Data to process: Begin

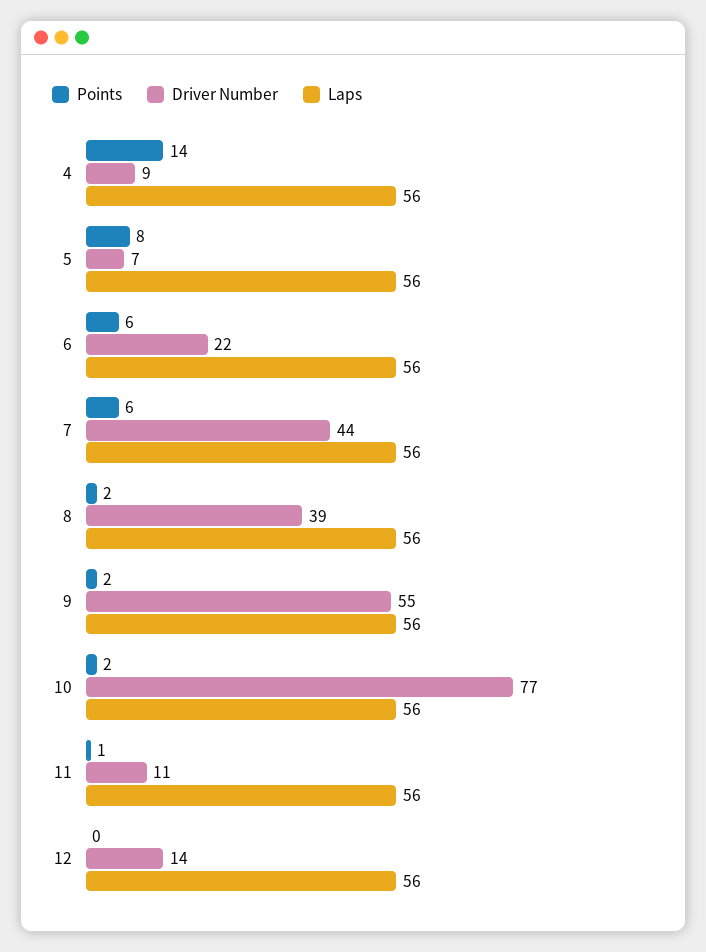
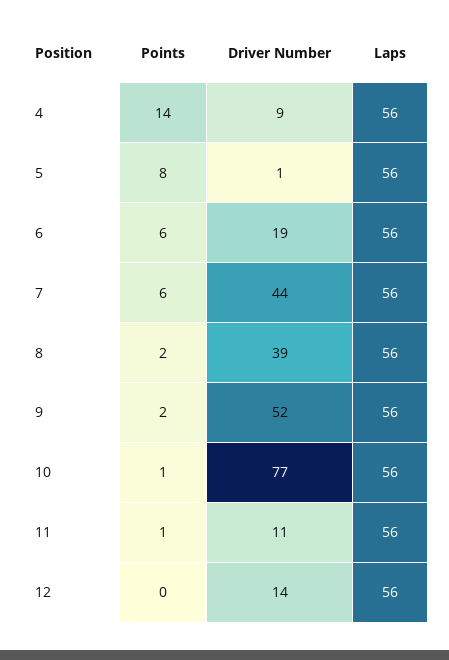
  {
    "Points": {
      "4": 14,
      "5": 8,
      "6": 6,
      "7": 6,
      "8": 2,
      "9": 2,
-     "10": 2,
+     "10": 1,
      "11": 1,
      "12": 0
    },
    "Driver Number": {
      "4": 9,
-     "5": 7,
+     "5": 1,
-     "6": 22,
+     "6": 19,
      "7": 44,
      "8": 39,
-     "9": 55,
+     "9": 52,
      "10": 77,
      "11": 11,
      "12": 14
    },
    "Laps": {
      "4": 56,
      "5": 56,
      "6": 56,
      "7": 56,
      "8": 56,
      "9": 56,
      "10": 56,
      "11": 56,
      "12": 56
    }
  }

Data to process: End

→ Task prompt: Wherever an image appears, omit it; copy the rest of the records exactly.

→ Output below:
  {
    "Points": {
      "4": 14,
      "5": 8,
      "6": 6,
      "7": 6,
      "8": 2,
      "9": 2,
-     "10": 2,
+     "10": 1,
      "11": 1,
      "12": 0
    },
    "Driver Number": {
      "4": 9,
-     "5": 7,
+     "5": 1,
-     "6": 22,
+     "6": 19,
      "7": 44,
      "8": 39,
-     "9": 55,
+     "9": 52,
      "10": 77,
      "11": 11,
      "12": 14
    },
    "Laps": {
      "4": 56,
      "5": 56,
      "6": 56,
      "7": 56,
      "8": 56,
      "9": 56,
      "10": 56,
      "11": 56,
      "12": 56
    }
  }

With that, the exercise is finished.